Sergio García fundó Social Drive en marzo de 2014 junto al ingeniero informático naronés Javier Regueiro. Este joven gallego, natural de Fene, explica que «el origen de la aplicación tuvo lugar en los grupos de WhatsApp», señalando que, de hecho, «el proyecto de márketing se llevó a cabo a través de ellos».
Destaca, sin embargo, que el principal salto de calidad de Social Drive respecto a este tipo de grupos que se encuentran tan extendidos es que «permite participar a cualquier usuario de forma directa, es una red social abierta a cualquiera que quiera colaborar».
Para controlar que la actividad de los usuarios es veraz y no emitir avisos en falso, siguen la actividad de cada uno a través de un algoritmo, de modo que si detectan irregularidades descartan automáticamente todas las alertas que lleguen por parte del usuario en cuestión. «Ese es otro de los factores que diferencian a Social Drive de los grupos, en los que todo el mundo publica sin filtro y no se puede demostrar la veracidad de los avisos», explica Sergio.

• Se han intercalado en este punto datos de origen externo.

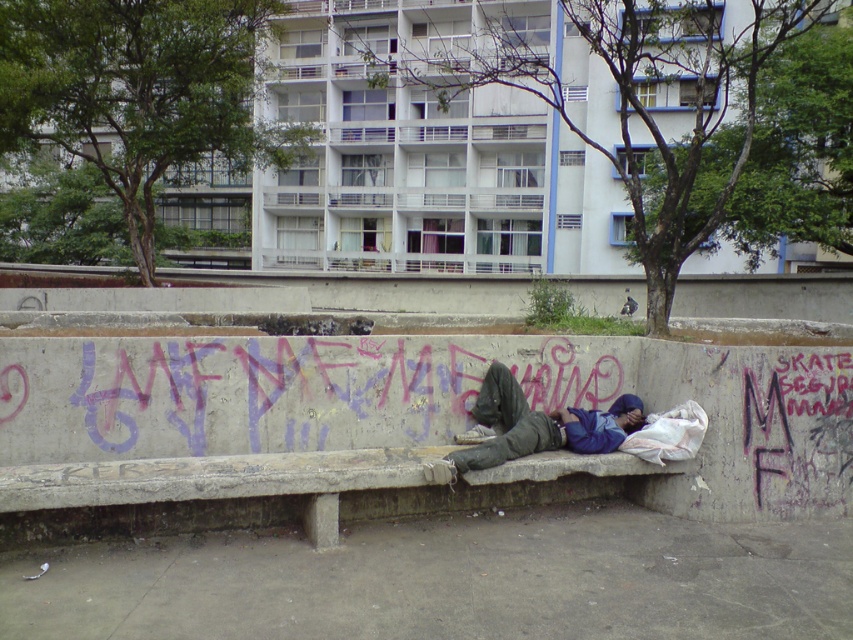
You are a photographer trying to capture a closeup of the graffiti on the bench. You notice two points on the bench marked as point 1 at coordinates point (338,474) and point 2 at coordinates point (498,397). Which point should you focus on to ensure the graffiti is in sharp focus without moving the camera?

You should focus on point (338,474) because it is closer to the camera than point (498,397), so it will be in sharper focus without moving the camera.

You are a delivery person carrying a package that is 24 inches long. You need to place it on the concrete bench at center without overlapping the blue fleece jacket at center. Is there enough space?

The distance between the concrete bench at center and blue fleece jacket at center is 24.18 inches. Since the package is 24 inches long, there is enough space to place it without overlapping.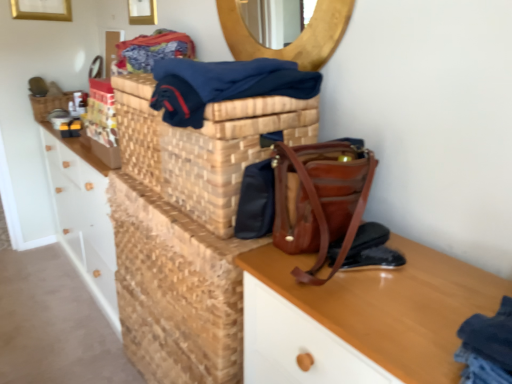
At what (x,y) coordinates should I click in order to perform the action: click on free spot to the right of black leather shoe at lower right, the 2th shoe viewed from the top. Please return your answer as a coordinate pair (x, y). Looking at the image, I should click on (438, 273).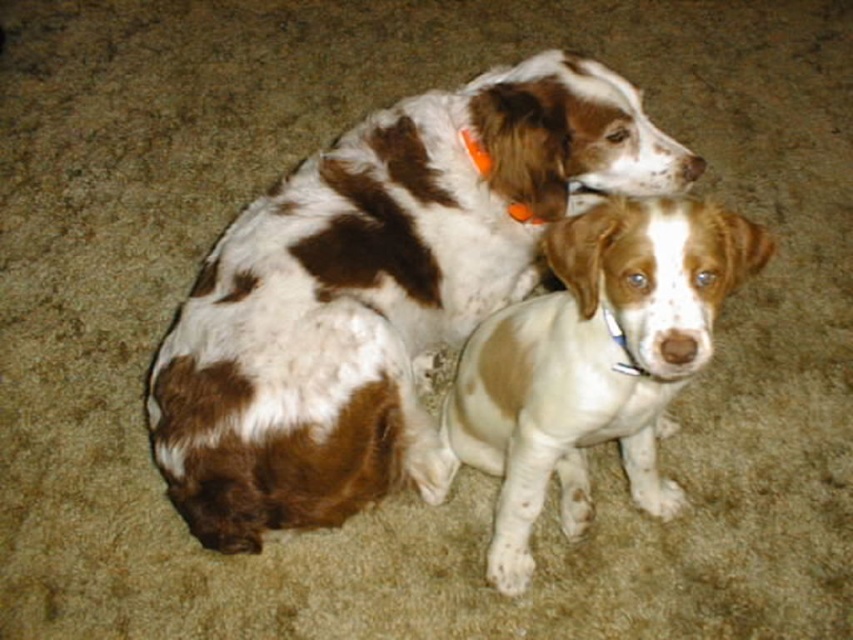
Can you confirm if white speckled fur at center is taller than orange plastic collar at upper center?

Correct, white speckled fur at center is much taller as orange plastic collar at upper center.

Is point (689, 356) more distant than point (486, 163)?

No.

Is point (683, 204) closer to viewer compared to point (483, 164)?

Yes, point (683, 204) is in front of point (483, 164).

The width and height of the screenshot is (853, 640). In order to click on white speckled fur at center in this screenshot , I will do `click(593, 362)`.

Can you confirm if brown and white fur at center is positioned to the left of white speckled fur at center?

Yes, brown and white fur at center is to the left of white speckled fur at center.

Find the location of a particular element. brown and white fur at center is located at coordinates (375, 291).

Looking at this image, is brown and white fur at center below orange plastic collar at upper center?

Yes.

Can you confirm if brown and white fur at center is taller than orange plastic collar at upper center?

Answer: Correct, brown and white fur at center is much taller as orange plastic collar at upper center.

Is point (276, 198) farther from viewer compared to point (465, 140)?

Yes, point (276, 198) is farther from viewer.

Identify the location of brown and white fur at center. The width and height of the screenshot is (853, 640). (375, 291).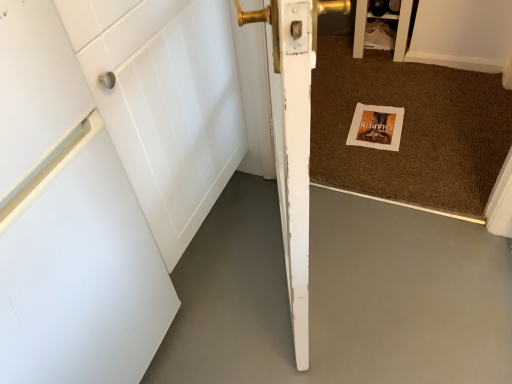
Question: Is white paper postcard at center smaller than gold metallic door handle at upper center?

Choices:
 (A) no
 (B) yes

Answer: (B)

Question: Is the depth of white paper postcard at center greater than that of gold metallic door handle at upper center?

Choices:
 (A) no
 (B) yes

Answer: (A)

Question: Considering the relative sizes of white paper postcard at center and gold metallic door handle at upper center in the image provided, is white paper postcard at center shorter than gold metallic door handle at upper center?

Choices:
 (A) no
 (B) yes

Answer: (B)

Question: Is white paper postcard at center next to gold metallic door handle at upper center?

Choices:
 (A) yes
 (B) no

Answer: (B)

Question: Is gold metallic door handle at upper center located within white paper postcard at center?

Choices:
 (A) no
 (B) yes

Answer: (A)

Question: Is point (406, 13) positioned closer to the camera than point (322, 13)?

Choices:
 (A) farther
 (B) closer

Answer: (B)

Question: From the image's perspective, is matte white cabinet at upper right located above or below gold metallic door handle at upper center?

Choices:
 (A) below
 (B) above

Answer: (A)

Question: In the image, is matte white cabinet at upper right positioned in front of or behind gold metallic door handle at upper center?

Choices:
 (A) behind
 (B) front

Answer: (B)

Question: Is matte white cabinet at upper right to the left or to the right of gold metallic door handle at upper center in the image?

Choices:
 (A) left
 (B) right

Answer: (B)

Question: Considering the positions of brown woven mat at center and white matte concrete at lower left in the image, is brown woven mat at center bigger or smaller than white matte concrete at lower left?

Choices:
 (A) small
 (B) big

Answer: (B)

Question: Considering their positions, is brown woven mat at center located in front of or behind white matte concrete at lower left?

Choices:
 (A) behind
 (B) front

Answer: (A)

Question: Considering the positions of point (x=468, y=180) and point (x=180, y=334), is point (x=468, y=180) closer or farther from the camera than point (x=180, y=334)?

Choices:
 (A) farther
 (B) closer

Answer: (A)

Question: From a real-world perspective, is brown woven mat at center above or below white matte concrete at lower left?

Choices:
 (A) above
 (B) below

Answer: (A)

Question: Looking at the image, does white matte door at center seem bigger or smaller compared to white matte concrete at lower left?

Choices:
 (A) small
 (B) big

Answer: (B)

Question: Is white matte door at center inside or outside of white matte concrete at lower left?

Choices:
 (A) outside
 (B) inside

Answer: (A)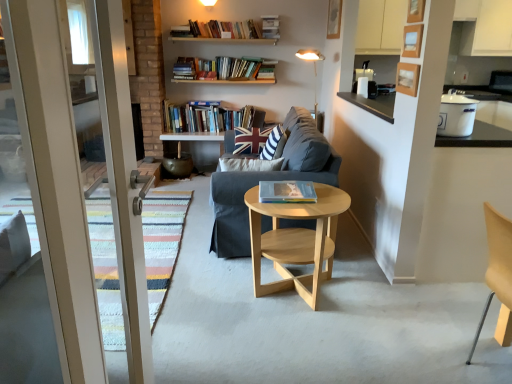
This screenshot has height=384, width=512. What do you see at coordinates (274, 144) in the screenshot?
I see `striped fabric pillow at center, marked as the 1th pillow in a front-to-back arrangement` at bounding box center [274, 144].

Locate an element on the screen. Image resolution: width=512 pixels, height=384 pixels. hardcover books at upper center, positioned as the second book in right-to-left order is located at coordinates (209, 118).

The image size is (512, 384). What do you see at coordinates (255, 140) in the screenshot?
I see `union jack fabric pillow at center, the second pillow in the front-to-back sequence` at bounding box center [255, 140].

The width and height of the screenshot is (512, 384). Describe the element at coordinates (269, 180) in the screenshot. I see `dark gray fabric couch at center` at that location.

This screenshot has height=384, width=512. Find the location of `white fabric lampshade at upper center`. white fabric lampshade at upper center is located at coordinates pyautogui.click(x=314, y=71).

Locate an element on the screen. This screenshot has height=384, width=512. white enamel pot at upper right is located at coordinates (456, 115).

At what (x,y) coordinates should I click in order to perform the action: click on light wood/woodenobject at center. Please return your answer as a coordinate pair (x, y). The height and width of the screenshot is (384, 512). Looking at the image, I should click on (296, 240).

Where is `striped fabric pillow at center, marked as the 1th pillow in a front-to-back arrangement`? This screenshot has width=512, height=384. striped fabric pillow at center, marked as the 1th pillow in a front-to-back arrangement is located at coordinates (274, 144).

Looking at this image, which of these two, light wood/woodenobject at center or hardcover books at upper center, positioned as the second book in right-to-left order, is thinner?

hardcover books at upper center, positioned as the second book in right-to-left order.

Is light wood/woodenobject at center far from hardcover books at upper center, the first book in the back-to-front sequence?

Yes, light wood/woodenobject at center is far from hardcover books at upper center, the first book in the back-to-front sequence.

Which object is further away from the camera, light wood/woodenobject at center or hardcover books at upper center, the 1th book when ordered from left to right?

hardcover books at upper center, the 1th book when ordered from left to right, is more distant.

Which object is closer to the camera taking this photo, white fabric lampshade at upper center or dark gray fabric couch at center?

dark gray fabric couch at center is in front.

I want to click on light fixture above the dark gray fabric couch at center (from a real-world perspective), so click(314, 71).

Considering the relative sizes of white fabric lampshade at upper center and dark gray fabric couch at center in the image provided, is white fabric lampshade at upper center smaller than dark gray fabric couch at center?

Indeed, white fabric lampshade at upper center has a smaller size compared to dark gray fabric couch at center.

Can you confirm if white fabric lampshade at upper center is thinner than dark gray fabric couch at center?

Yes.

The width and height of the screenshot is (512, 384). I want to click on the 1st book directly beneath the white enamel pot at upper right (from a real-world perspective), so click(x=209, y=118).

Between white enamel pot at upper right and hardcover books at upper center, the 2th book viewed from the front, which one has smaller width?

Thinner between the two is white enamel pot at upper right.

From the picture: From a real-world perspective, is white enamel pot at upper right positioned over hardcover books at upper center, the first book in the back-to-front sequence, based on gravity?

Indeed, from a real-world perspective, white enamel pot at upper right stands above hardcover books at upper center, the first book in the back-to-front sequence.

Where is `light fixture located on the right of hardcover books at upper center, the 1th book when ordered from left to right`? The image size is (512, 384). light fixture located on the right of hardcover books at upper center, the 1th book when ordered from left to right is located at coordinates (314, 71).

Is hardcover books at upper center, placed as the 2th book when sorted from bottom to top, next to white fabric lampshade at upper center?

They are not placed beside each other.

Does hardcover books at upper center, the 2th book viewed from the front, have a larger size compared to white fabric lampshade at upper center?

Indeed, hardcover books at upper center, the 2th book viewed from the front, has a larger size compared to white fabric lampshade at upper center.

Is point (227, 110) closer or farther from the camera than point (316, 108)?

Point (227, 110) is closer to the camera than point (316, 108).

Considering the sizes of objects striped fabric pillow at center, which is the second pillow in back-to-front order, and hardcover book at center, positioned as the 2th book in back-to-front order, in the image provided, who is bigger, striped fabric pillow at center, which is the second pillow in back-to-front order, or hardcover book at center, positioned as the 2th book in back-to-front order,?

With larger size is striped fabric pillow at center, which is the second pillow in back-to-front order.

Would you say striped fabric pillow at center, marked as the 1th pillow in a front-to-back arrangement, is to the left or to the right of hardcover book at center, positioned as the 2th book in back-to-front order, in the picture?

striped fabric pillow at center, marked as the 1th pillow in a front-to-back arrangement, is positioned on hardcover book at center, positioned as the 2th book in back-to-front order,'s left side.

From the picture: Is striped fabric pillow at center, which is the second pillow in back-to-front order, looking in the opposite direction of hardcover book at center, placed as the 2th book when sorted from top to bottom?

No, striped fabric pillow at center, which is the second pillow in back-to-front order,'s orientation is not away from hardcover book at center, placed as the 2th book when sorted from top to bottom.

Considering the relative sizes of striped fabric pillow at center, marked as the 1th pillow in a front-to-back arrangement, and hardcover book at center, positioned as the 2th book in back-to-front order, in the image provided, is striped fabric pillow at center, marked as the 1th pillow in a front-to-back arrangement, thinner than hardcover book at center, positioned as the 2th book in back-to-front order,?

Correct, the width of striped fabric pillow at center, marked as the 1th pillow in a front-to-back arrangement, is less than that of hardcover book at center, positioned as the 2th book in back-to-front order.

Does hardcover book at center, placed as the 2th book when sorted from top to bottom, have a lesser height compared to white fabric lampshade at upper center?

Correct, hardcover book at center, placed as the 2th book when sorted from top to bottom, is not as tall as white fabric lampshade at upper center.

Is hardcover book at center, placed as the 2th book when sorted from top to bottom, to the left of white fabric lampshade at upper center from the viewer's perspective?

Yes.

How far apart are hardcover book at center, which ranks as the 1th book in bottom-to-top order, and white fabric lampshade at upper center?

They are 2.60 meters apart.

From a real-world perspective, is light wood/woodenobject at center beneath white enamel pot at upper right?

Indeed, from a real-world perspective, light wood/woodenobject at center is positioned beneath white enamel pot at upper right.

Would you say light wood/woodenobject at center contains white enamel pot at upper right?

Definitely not — white enamel pot at upper right is not inside light wood/woodenobject at center.

Does light wood/woodenobject at center turn towards white enamel pot at upper right?

No, light wood/woodenobject at center does not turn towards white enamel pot at upper right.

Locate an element on the screen. The height and width of the screenshot is (384, 512). coffee table below the hardcover books at upper center, positioned as the second book in right-to-left order (from the image's perspective) is located at coordinates (296, 240).

This screenshot has width=512, height=384. In order to click on light fixture above the dark gray fabric couch at center (from a real-world perspective) in this screenshot , I will do `click(314, 71)`.

When comparing their distances from light wood/woodenobject at center, does union jack fabric pillow at center, the second pillow in the front-to-back sequence, or striped fabric pillow at center, which is the second pillow in back-to-front order, seem closer?

striped fabric pillow at center, which is the second pillow in back-to-front order, is positioned closer to the anchor light wood/woodenobject at center.

Considering their positions, is dark gray fabric couch at center positioned closer to union jack fabric pillow at center, the second pillow in the front-to-back sequence, than hardcover book at center, which appears as the first book when viewed from the front?

The object closer to union jack fabric pillow at center, the second pillow in the front-to-back sequence, is dark gray fabric couch at center.

Based on their spatial positions, is striped fabric pillow at center, which is the second pillow in back-to-front order, or white enamel pot at upper right further from light wood/woodenobject at center?

white enamel pot at upper right is positioned further to the anchor light wood/woodenobject at center.

When comparing their distances from hardcover books at upper center, the first book in the back-to-front sequence, does white fabric lampshade at upper center or dark gray fabric couch at center seem closer?

white fabric lampshade at upper center lies closer to hardcover books at upper center, the first book in the back-to-front sequence, than the other object.

When comparing their distances from striped fabric pillow at center, which is the second pillow in back-to-front order, does hardcover books at upper center, the 2th book viewed from the front, or white enamel pot at upper right seem further?

Among the two, hardcover books at upper center, the 2th book viewed from the front, is located further to striped fabric pillow at center, which is the second pillow in back-to-front order.

From the image, which object appears to be nearer to dark gray fabric couch at center, union jack fabric pillow at center, the second pillow in the front-to-back sequence, or hardcover book at center, which appears as the first book when viewed from the front?

union jack fabric pillow at center, the second pillow in the front-to-back sequence.

Looking at the image, which one is located closer to union jack fabric pillow at center, positioned as the first pillow in back-to-front order, white enamel pot at upper right or hardcover book at center, which is the 1th book from right to left?

Based on the image, hardcover book at center, which is the 1th book from right to left, appears to be nearer to union jack fabric pillow at center, positioned as the first pillow in back-to-front order.

Based on their spatial positions, is hardcover books at upper center, the first book in the back-to-front sequence, or hardcover book at center, which ranks as the 1th book in bottom-to-top order, further from striped fabric pillow at center, marked as the 1th pillow in a front-to-back arrangement?

hardcover books at upper center, the first book in the back-to-front sequence, is further to striped fabric pillow at center, marked as the 1th pillow in a front-to-back arrangement.

Find the location of a particular element. The image size is (512, 384). appliance between light wood/woodenobject at center and hardcover books at upper center, the 2th book viewed from the front, from front to back is located at coordinates (456, 115).

The image size is (512, 384). In order to click on studio couch between hardcover book at center, which appears as the first book when viewed from the front, and union jack fabric pillow at center, positioned as the first pillow in back-to-front order, along the z-axis in this screenshot , I will do coord(269,180).

Identify the location of pillow positioned between white enamel pot at upper right and union jack fabric pillow at center, the second pillow in the front-to-back sequence, from near to far. (274, 144).

The width and height of the screenshot is (512, 384). I want to click on light fixture positioned between dark gray fabric couch at center and hardcover books at upper center, positioned as the second book in right-to-left order, from near to far, so click(314, 71).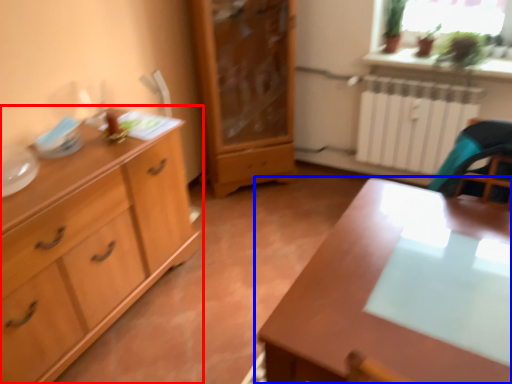
Question: Which object is closer to the camera taking this photo, chest of drawers (highlighted by a red box) or table (highlighted by a blue box)?

Choices:
 (A) chest of drawers
 (B) table

Answer: (B)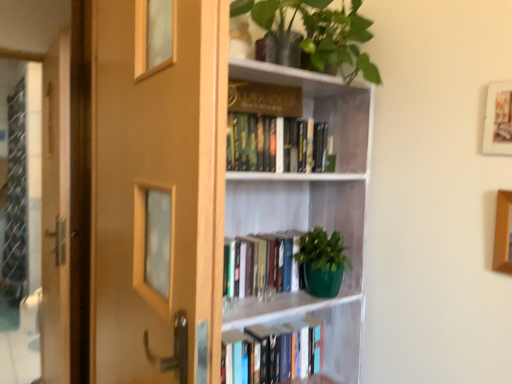
Question: Does wooden picture frame at upper right, placed as the 2th picture frame when sorted from top to bottom, have a greater width compared to hardcover book at center, which appears as the fourth book when viewed from the top?

Choices:
 (A) no
 (B) yes

Answer: (A)

Question: Does wooden picture frame at upper right, which is the 1th picture frame in bottom-to-top order, have a lesser height compared to hardcover book at center, which appears as the fourth book when viewed from the top?

Choices:
 (A) no
 (B) yes

Answer: (A)

Question: From the image's perspective, does wooden picture frame at upper right, which is the 1th picture frame in bottom-to-top order, appear lower than hardcover book at center, which appears as the fourth book when viewed from the top?

Choices:
 (A) no
 (B) yes

Answer: (A)

Question: Is wooden picture frame at upper right, placed as the 2th picture frame when sorted from top to bottom, facing towards hardcover book at center, which appears as the fourth book when viewed from the top?

Choices:
 (A) yes
 (B) no

Answer: (B)

Question: Is wooden picture frame at upper right, placed as the 2th picture frame when sorted from top to bottom, located outside hardcover book at center, which appears as the fourth book when viewed from the top?

Choices:
 (A) yes
 (B) no

Answer: (A)

Question: In terms of width, does wooden screen door at left look wider or thinner when compared to gold hardcover book at upper center, positioned as the 4th book in bottom-to-top order?

Choices:
 (A) wide
 (B) thin

Answer: (A)

Question: Is wooden screen door at left taller or shorter than gold hardcover book at upper center, which appears as the first book when viewed from the top?

Choices:
 (A) short
 (B) tall

Answer: (B)

Question: From a real-world perspective, is wooden screen door at left positioned above or below gold hardcover book at upper center, positioned as the 4th book in bottom-to-top order?

Choices:
 (A) below
 (B) above

Answer: (A)

Question: Is wooden screen door at left inside or outside of gold hardcover book at upper center, positioned as the 4th book in bottom-to-top order?

Choices:
 (A) inside
 (B) outside

Answer: (B)

Question: Is wooden screen door at left wider or thinner than green matte plant at upper center?

Choices:
 (A) wide
 (B) thin

Answer: (B)

Question: From a real-world perspective, is wooden screen door at left above or below green matte plant at upper center?

Choices:
 (A) below
 (B) above

Answer: (A)

Question: Is point (48, 296) positioned closer to the camera than point (288, 28)?

Choices:
 (A) closer
 (B) farther

Answer: (B)

Question: Considering the positions of wooden screen door at left and green matte plant at upper center in the image, is wooden screen door at left bigger or smaller than green matte plant at upper center?

Choices:
 (A) small
 (B) big

Answer: (B)

Question: In terms of height, does wooden picture frame at upper right, placed as the 2th picture frame when sorted from top to bottom, look taller or shorter compared to hardcover books at upper center, which is counted as the second book, starting from the top?

Choices:
 (A) short
 (B) tall

Answer: (B)

Question: Is wooden picture frame at upper right, placed as the 2th picture frame when sorted from top to bottom, wider or thinner than hardcover books at upper center, which is counted as the second book, starting from the top?

Choices:
 (A) wide
 (B) thin

Answer: (B)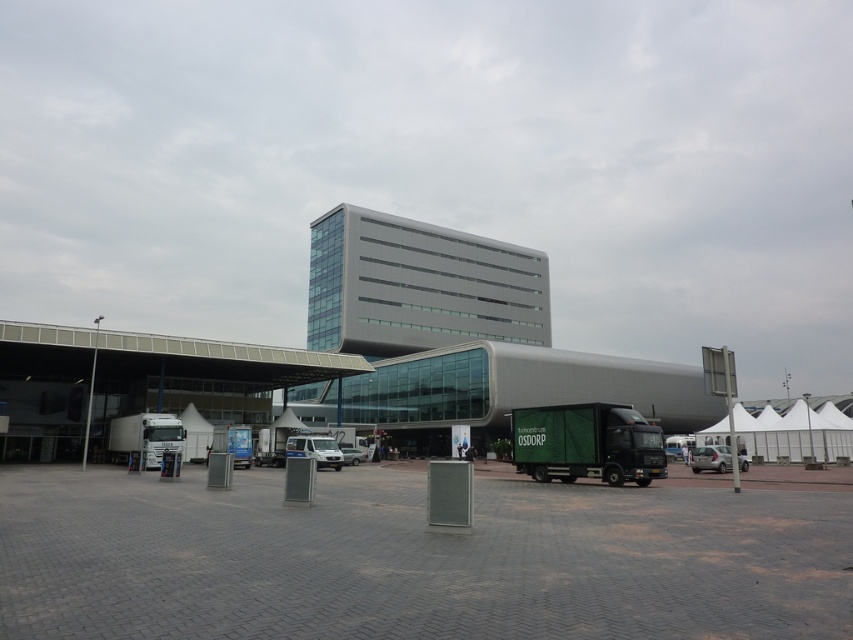
Between silver metallic sedan at lower right and silver metallic van at center, which one is positioned higher?

silver metallic sedan at lower right

I want to click on silver metallic sedan at lower right, so click(711, 458).

Based on the photo, can you confirm if white glossy truck at left is taller than silver metallic van at center?

Yes, white glossy truck at left is taller than silver metallic van at center.

Looking at this image, does white glossy truck at left have a lesser width compared to silver metallic van at center?

No.

Between point (154, 428) and point (343, 451), which one is positioned behind?

The point (343, 451) is more distant.

Locate an element on the screen. This screenshot has width=853, height=640. white glossy truck at left is located at coordinates (148, 435).

Which is below, green matte truck at lower right or silver metallic van at center?

silver metallic van at center is lower down.

From the picture: Can you confirm if green matte truck at lower right is wider than silver metallic van at center?

Correct, the width of green matte truck at lower right exceeds that of silver metallic van at center.

What do you see at coordinates (585, 444) in the screenshot? I see `green matte truck at lower right` at bounding box center [585, 444].

The height and width of the screenshot is (640, 853). Find the location of `green matte truck at lower right`. green matte truck at lower right is located at coordinates (585, 444).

En la actualidad, Social Drive se encuentra inmersa en un proyecto de colaboración con la DGT en la que ambas intercambian información relativa a radares e incidencias viales, y también con empresas de gran relevancia que también servirán para «impulsar el modelo de negocio».
Actualmente, en la provincia de Pontevedra, cuentan con alrededor de 40.000 usuarios, y desde el inicio de su actividad han recibido más de 25.000 avisos, repartidos entre más de la mitad de las personas registradas en la aplicación. Además, se encuentran expandiendo sus utilidades, a las que se ha incluido facilitar a los usuarios un formulario directo para presentar recursos a las multas. «Entendemos que el conductor cuenta con unas necesidades y necesita ayuda», argumenta Sergio García.